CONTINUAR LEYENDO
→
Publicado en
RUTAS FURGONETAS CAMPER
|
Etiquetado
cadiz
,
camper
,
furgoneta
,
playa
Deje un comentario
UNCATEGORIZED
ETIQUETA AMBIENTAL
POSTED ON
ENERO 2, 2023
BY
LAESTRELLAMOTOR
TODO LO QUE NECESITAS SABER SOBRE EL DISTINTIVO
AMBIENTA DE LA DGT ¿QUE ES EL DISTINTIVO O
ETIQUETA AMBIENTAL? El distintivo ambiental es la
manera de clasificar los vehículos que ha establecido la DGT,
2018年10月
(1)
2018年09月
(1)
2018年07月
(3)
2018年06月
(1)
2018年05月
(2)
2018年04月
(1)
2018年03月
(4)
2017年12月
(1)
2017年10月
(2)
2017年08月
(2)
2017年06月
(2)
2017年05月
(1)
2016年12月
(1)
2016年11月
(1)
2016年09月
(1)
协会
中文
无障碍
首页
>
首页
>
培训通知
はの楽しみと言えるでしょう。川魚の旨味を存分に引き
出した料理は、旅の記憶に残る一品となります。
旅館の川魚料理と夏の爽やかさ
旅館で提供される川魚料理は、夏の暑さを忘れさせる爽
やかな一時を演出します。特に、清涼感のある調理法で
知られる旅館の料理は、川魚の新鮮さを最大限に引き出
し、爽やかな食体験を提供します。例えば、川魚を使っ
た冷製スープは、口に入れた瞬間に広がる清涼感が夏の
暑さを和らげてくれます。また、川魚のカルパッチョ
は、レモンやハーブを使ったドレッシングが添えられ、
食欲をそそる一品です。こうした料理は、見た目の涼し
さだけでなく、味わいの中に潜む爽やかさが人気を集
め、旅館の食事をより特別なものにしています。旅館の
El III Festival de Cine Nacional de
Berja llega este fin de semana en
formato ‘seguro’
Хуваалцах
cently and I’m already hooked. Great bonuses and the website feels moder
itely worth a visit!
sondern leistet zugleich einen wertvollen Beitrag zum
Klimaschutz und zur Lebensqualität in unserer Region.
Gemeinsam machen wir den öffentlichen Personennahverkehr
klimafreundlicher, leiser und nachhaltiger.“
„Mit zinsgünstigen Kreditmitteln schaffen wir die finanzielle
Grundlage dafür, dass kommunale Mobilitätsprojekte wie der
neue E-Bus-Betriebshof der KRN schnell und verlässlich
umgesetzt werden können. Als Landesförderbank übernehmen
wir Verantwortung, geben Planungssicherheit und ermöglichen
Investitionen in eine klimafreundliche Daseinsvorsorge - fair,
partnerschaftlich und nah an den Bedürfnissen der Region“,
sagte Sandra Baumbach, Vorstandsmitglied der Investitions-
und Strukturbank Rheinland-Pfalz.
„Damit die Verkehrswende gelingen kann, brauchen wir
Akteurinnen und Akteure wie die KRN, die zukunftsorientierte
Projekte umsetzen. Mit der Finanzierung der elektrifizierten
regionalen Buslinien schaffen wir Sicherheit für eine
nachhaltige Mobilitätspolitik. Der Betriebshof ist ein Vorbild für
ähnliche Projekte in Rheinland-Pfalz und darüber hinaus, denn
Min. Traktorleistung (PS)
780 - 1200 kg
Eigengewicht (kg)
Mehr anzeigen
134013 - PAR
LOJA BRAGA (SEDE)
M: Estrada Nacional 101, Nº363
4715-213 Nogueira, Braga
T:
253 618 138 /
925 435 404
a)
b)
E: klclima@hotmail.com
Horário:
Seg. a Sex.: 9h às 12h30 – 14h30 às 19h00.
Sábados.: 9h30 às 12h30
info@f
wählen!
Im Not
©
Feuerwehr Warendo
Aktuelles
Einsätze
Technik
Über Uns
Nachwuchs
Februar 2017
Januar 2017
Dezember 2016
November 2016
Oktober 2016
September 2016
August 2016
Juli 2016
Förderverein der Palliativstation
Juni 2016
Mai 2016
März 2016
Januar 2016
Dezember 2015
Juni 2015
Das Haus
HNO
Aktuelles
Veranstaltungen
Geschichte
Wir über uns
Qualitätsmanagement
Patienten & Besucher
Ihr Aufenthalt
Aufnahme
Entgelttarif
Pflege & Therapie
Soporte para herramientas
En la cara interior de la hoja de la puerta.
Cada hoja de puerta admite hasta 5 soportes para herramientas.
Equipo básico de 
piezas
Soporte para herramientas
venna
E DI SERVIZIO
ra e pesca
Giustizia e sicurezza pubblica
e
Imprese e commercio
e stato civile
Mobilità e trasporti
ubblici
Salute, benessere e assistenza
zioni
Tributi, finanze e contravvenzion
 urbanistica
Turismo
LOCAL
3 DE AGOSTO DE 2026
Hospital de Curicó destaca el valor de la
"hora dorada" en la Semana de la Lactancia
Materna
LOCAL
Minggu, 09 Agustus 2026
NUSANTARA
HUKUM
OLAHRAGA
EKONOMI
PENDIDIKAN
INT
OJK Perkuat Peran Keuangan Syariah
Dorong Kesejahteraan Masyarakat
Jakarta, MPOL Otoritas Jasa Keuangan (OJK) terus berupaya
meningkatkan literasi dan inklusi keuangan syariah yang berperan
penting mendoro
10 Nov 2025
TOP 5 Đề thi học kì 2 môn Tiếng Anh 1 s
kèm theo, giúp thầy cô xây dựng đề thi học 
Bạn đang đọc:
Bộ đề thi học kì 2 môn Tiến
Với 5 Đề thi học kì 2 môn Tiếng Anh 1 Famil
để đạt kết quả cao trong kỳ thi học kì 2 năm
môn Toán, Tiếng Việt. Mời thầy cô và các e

■ **Task description**: Please copy the data above, swapping "LOCAL" for "REGIONAL" wherever it appears and leaving everything else unchanged.

■ **Task answer**:
CONTINUAR LEYENDO
→
Publicado en
RUTAS FURGONETAS CAMPER
|
Etiquetado
cadiz
,
camper
,
furgoneta
,
playa
Deje un comentario
UNCATEGORIZED
ETIQUETA AMBIENTAL
POSTED ON
ENERO 2, 2023
BY
LAESTRELLAMOTOR
TODO LO QUE NECESITAS SABER SOBRE EL DISTINTIVO
AMBIENTA DE LA DGT ¿QUE ES EL DISTINTIVO O
ETIQUETA AMBIENTAL? El distintivo ambiental es la
manera de clasificar los vehículos que ha establecido la DGT,
2018年10月
(1)
2018年09月
(1)
2018年07月
(3)
2018年06月
(1)
2018年05月
(2)
2018年04月
(1)
2018年03月
(4)
2017年12月
(1)
2017年10月
(2)
2017年08月
(2)
2017年06月
(2)
2017年05月
(1)
2016年12月
(1)
2016年11月
(1)
2016年09月
(1)
协会
中文
无障碍
首页
>
首页
>
培训通知
はの楽しみと言えるでしょう。川魚の旨味を存分に引き
出した料理は、旅の記憶に残る一品となります。
旅館の川魚料理と夏の爽やかさ
旅館で提供される川魚料理は、夏の暑さを忘れさせる爽
やかな一時を演出します。特に、清涼感のある調理法で
知られる旅館の料理は、川魚の新鮮さを最大限に引き出
し、爽やかな食体験を提供します。例えば、川魚を使っ
た冷製スープは、口に入れた瞬間に広がる清涼感が夏の
暑さを和らげてくれます。また、川魚のカルパッチョ
は、レモンやハーブを使ったドレッシングが添えられ、
食欲をそそる一品です。こうした料理は、見た目の涼し
さだけでなく、味わいの中に潜む爽やかさが人気を集
め、旅館の食事をより特別なものにしています。旅館の
El III Festival de Cine Nacional de
Berja llega este fin de semana en
formato ‘seguro’
Хуваалцах
cently and I’m already hooked. Great bonuses and the website feels moder
itely worth a visit!
sondern leistet zugleich einen wertvollen Beitrag zum
Klimaschutz und zur Lebensqualität in unserer Region.
Gemeinsam machen wir den öffentlichen Personennahverkehr
klimafreundlicher, leiser und nachhaltiger.“
„Mit zinsgünstigen Kreditmitteln schaffen wir die finanzielle
Grundlage dafür, dass kommunale Mobilitätsprojekte wie der
neue E-Bus-Betriebshof der KRN schnell und verlässlich
umgesetzt werden können. Als Landesförderbank übernehmen
wir Verantwortung, geben Planungssicherheit und ermöglichen
Investitionen in eine klimafreundliche Daseinsvorsorge - fair,
partnerschaftlich und nah an den Bedürfnissen der Region“,
sagte Sandra Baumbach, Vorstandsmitglied der Investitions-
und Strukturbank Rheinland-Pfalz.
„Damit die Verkehrswende gelingen kann, brauchen wir
Akteurinnen und Akteure wie die KRN, die zukunftsorientierte
Projekte umsetzen. Mit der Finanzierung der elektrifizierten
regionalen Buslinien schaffen wir Sicherheit für eine
nachhaltige Mobilitätspolitik. Der Betriebshof ist ein Vorbild für
ähnliche Projekte in Rheinland-Pfalz und darüber hinaus, denn
Min. Traktorleistung (PS)
780 - 1200 kg
Eigengewicht (kg)
Mehr anzeigen
134013 - PAR
LOJA BRAGA (SEDE)
M: Estrada Nacional 101, Nº363
4715-213 Nogueira, Braga
T:
253 618 138 /
925 435 404
a)
b)
E: klclima@hotmail.com
Horário:
Seg. a Sex.: 9h às 12h30 – 14h30 às 19h00.
Sábados.: 9h30 às 12h30
info@f
wählen!
Im Not
©
Feuerwehr Warendo
Aktuelles
Einsätze
Technik
Über Uns
Nachwuchs
Februar 2017
Januar 2017
Dezember 2016
November 2016
Oktober 2016
September 2016
August 2016
Juli 2016
Förderverein der Palliativstation
Juni 2016
Mai 2016
März 2016
Januar 2016
Dezember 2015
Juni 2015
Das Haus
HNO
Aktuelles
Veranstaltungen
Geschichte
Wir über uns
Qualitätsmanagement
Patienten & Besucher
Ihr Aufenthalt
Aufnahme
Entgelttarif
Pflege & Therapie
Soporte para herramientas
En la cara interior de la hoja de la puerta.
Cada hoja de puerta admite hasta 5 soportes para herramientas.
Equipo básico de 
piezas
Soporte para herramientas
venna
E DI SERVIZIO
ra e pesca
Giustizia e sicurezza pubblica
e
Imprese e commercio
e stato civile
Mobilità e trasporti
ubblici
Salute, benessere e assistenza
zioni
Tributi, finanze e contravvenzion
 urbanistica
Turismo
REGIONAL
3 DE AGOSTO DE 2026
Hospital de Curicó destaca el valor de la
"hora dorada" en la Semana de la Lactancia
Materna
REGIONAL
Minggu, 09 Agustus 2026
NUSANTARA
HUKUM
OLAHRAGA
EKONOMI
PENDIDIKAN
INT
OJK Perkuat Peran Keuangan Syariah
Dorong Kesejahteraan Masyarakat
Jakarta, MPOL Otoritas Jasa Keuangan (OJK) terus berupaya
meningkatkan literasi dan inklusi keuangan syariah yang berperan
penting mendoro
10 Nov 2025
TOP 5 Đề thi học kì 2 môn Tiếng Anh 1 s
kèm theo, giúp thầy cô xây dựng đề thi học 
Bạn đang đọc:
Bộ đề thi học kì 2 môn Tiến
Với 5 Đề thi học kì 2 môn Tiếng Anh 1 Famil
để đạt kết quả cao trong kỳ thi học kì 2 năm
môn Toán, Tiếng Việt. Mời thầy cô và các e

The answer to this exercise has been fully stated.